# rope fish wont eat :(



## semajieo (Dec 31, 2010)

Hey i bought a rope fish about 9 days ago he's only 8inch's long and he wont eat anything. The people at the pet store said he would eat anything even flakes, they dont know what there talking about lol. So i did some research and found that blood worms seemed to work the best, i've tryed just putting them in the tank even droping them right in front of his nose but he doesnt seem to care for it at all, even putting some in his favorite cave.

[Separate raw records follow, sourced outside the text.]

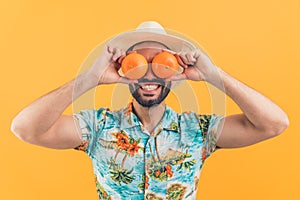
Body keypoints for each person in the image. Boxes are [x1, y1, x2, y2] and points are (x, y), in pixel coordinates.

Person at [11, 21, 289, 200]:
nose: (149, 75)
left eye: (160, 64)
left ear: (174, 71)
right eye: (139, 64)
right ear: (125, 70)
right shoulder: (97, 127)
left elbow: (274, 124)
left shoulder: (198, 132)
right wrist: (90, 78)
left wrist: (214, 75)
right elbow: (25, 129)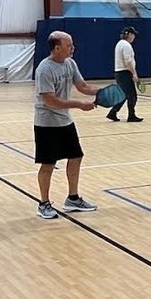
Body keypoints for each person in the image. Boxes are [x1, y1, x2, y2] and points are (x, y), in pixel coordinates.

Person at [34, 31, 100, 219]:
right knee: (48, 164)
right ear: (57, 48)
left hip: (65, 121)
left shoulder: (70, 64)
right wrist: (80, 105)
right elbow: (50, 101)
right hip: (46, 123)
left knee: (76, 156)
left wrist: (104, 92)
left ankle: (72, 198)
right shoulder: (44, 70)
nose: (73, 48)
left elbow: (83, 86)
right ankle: (43, 204)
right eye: (69, 45)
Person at [108, 26, 143, 123]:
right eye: (133, 34)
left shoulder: (119, 44)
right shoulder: (126, 45)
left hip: (119, 73)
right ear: (130, 35)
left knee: (124, 95)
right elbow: (128, 62)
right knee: (132, 96)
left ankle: (113, 112)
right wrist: (134, 74)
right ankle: (131, 115)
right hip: (124, 73)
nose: (134, 37)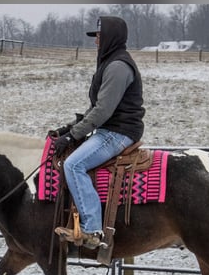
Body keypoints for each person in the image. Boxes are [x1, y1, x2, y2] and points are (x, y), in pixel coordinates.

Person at [49, 16, 145, 249]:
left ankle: (92, 229)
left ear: (111, 37)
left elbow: (103, 109)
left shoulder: (118, 66)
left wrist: (73, 136)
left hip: (117, 133)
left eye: (99, 37)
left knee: (73, 165)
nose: (96, 42)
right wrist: (70, 128)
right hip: (111, 128)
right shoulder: (111, 62)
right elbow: (97, 107)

I aslo read that he likes live foods and ghost shrimp would be a good choice so i went out and got 4 of them at.99cents each which is a rip off. placed thoese guys in there and he doesnt care for them eather they walk all over him and he just sits there  

I have him in a small 10gal tank( waiting for my 50gal to cycle about 1 more week) the temp is 78 i have 3 live plants and 2 caves he can hide in, is there something im doing wrong or should i try another food?


----------



## aunt kymmie (Jun 2, 2008)

Can you post the water parameters of the tank he is in?


----------



## semajieo (Dec 31, 2010)

nitrite N02- 0.5
nitrate N03- 0.0
ph- 6.5
kh- 75
gh- 80
ammonia- 0.25

I have a stuipid dip test kit and i need to get a better one but thats what it tells me. I do 10% water changes every day to help keep the ammonia down.


----------